═════ Collected data ═════
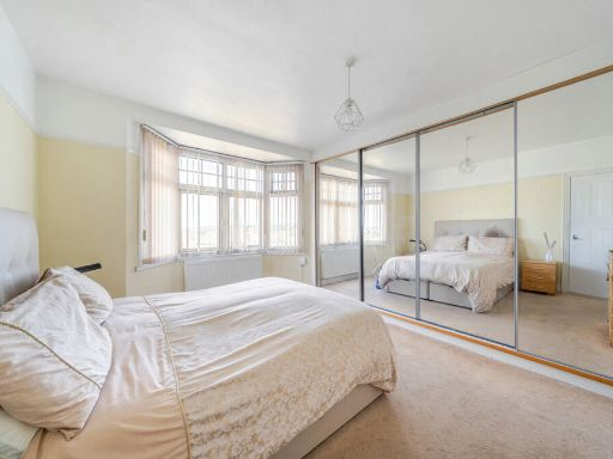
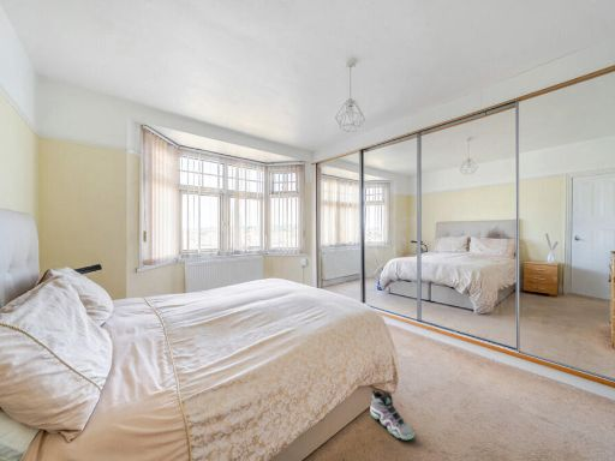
+ sneaker [369,389,416,441]
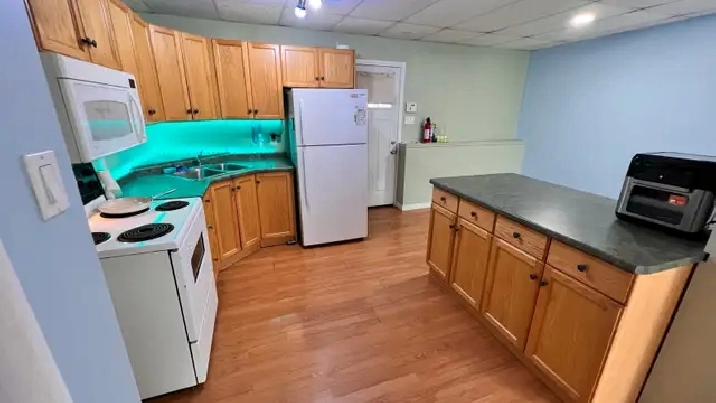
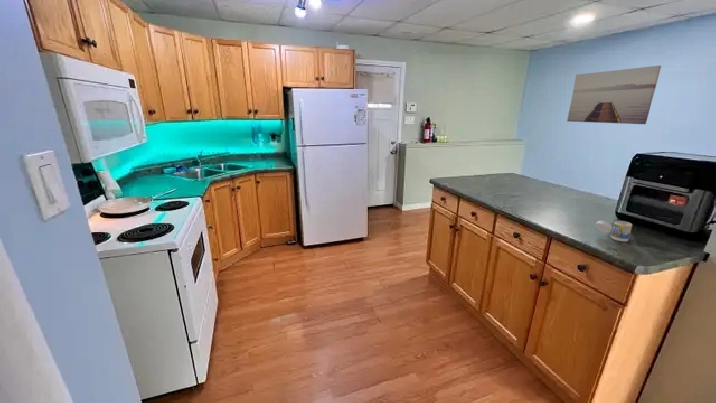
+ cup [594,220,633,242]
+ wall art [566,65,662,125]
═════
*Exercise objective*.
Without the pictures, give every line above again exactly.

*Finished exercise*.
+ sneaker [369,389,416,441]
+ cup [594,220,633,242]
+ wall art [566,65,662,125]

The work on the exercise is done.